Through the cracked vessel of the court, the bitter gall of vengeance flows where the living green of justice should nourish the roots, proving that when the head strikes the limbs, the whole body withers in the dry wind.
If a house divided against itself cannot stand, then a house where the judges imprison the sons of the leaders for speaking to the neighbors is a house where the foundation is already turning to dust.
This judicial severity functions as a collective reaction-formation, where the court’s frantic insistence on absolute sovereignty betrays a deep-seated anxiety regarding its own diminishing potency in the face of an irrepressible paternal ghost.
Clinical observation suggests that when a body politic begins to excise its own members for the sin of seeking a second opinion from across the sea, the fever has reached the brain and the surgeon has lost his steady hand.
Justice belongs to the soul, not the gavel, and whether a man is in a palace or a prison cell, the river of time eventually washes away both the judge and the sentenced into the same quiet oblivion.
It is a triumph of modern reason to sentence a man who is not present to a place he will not go, thereby ensuring the law is perfectly satisfied without the tedious inconvenience of actually enforcing it.

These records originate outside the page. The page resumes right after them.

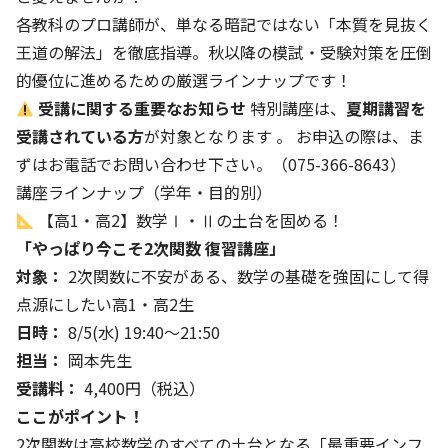
各教科のプロ講師が、単なる暗記ではない「本質を見抜く
王道の解法」を徹底指導。秋以降の模試・受験対策を圧倒
的優位に進めるための厳選ラインナップです！
受講に関する重要なお知らせ
特別講座は、
夏期講習を
受講されている方
が対象となります 。 お申込の際は、ま
ずはお電話でお問い合わせ下さい。（075-366-8643）
講座ラインナップ（学年・目的別）
【高1・高2】数学Ⅰ・Ⅱの土台を固める！
「やっぱり今こそ2次関数 復習講座」
対象：
2次関数に不安がある、数学の基礎を強固にして得
点源にしたい高1・高2生
日時：
8/5(水) 19:40〜21:50
担当：
岡本先生
受講料：
4,400円（税込）
ここがポイント！
2次関数は高校数学のすべての土台となる「最重要インフ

Watching the high men argue about who gets locked up is just noise to those of us who know that a real cage doesn't care about your father’s name once the key turns in the lock.
To sentence a man to four years in his absence is a charming social gesture, much like inviting a wolf to tea on the condition that he remain strictly in the garden while the biscuits are being served.
Beneath the silk robes and the polished wood of the bench, the old snarl of the pack remains, proving that when the meat is scarce, the strongest dogs will always tear at the one who tries to call for help.
The reform trap appears here as a judicial strike against the right wing, yet it merely strengthens the repressive machinery of the state which will, with equal mechanical indifference, eventually turn its steel against the workers themselves.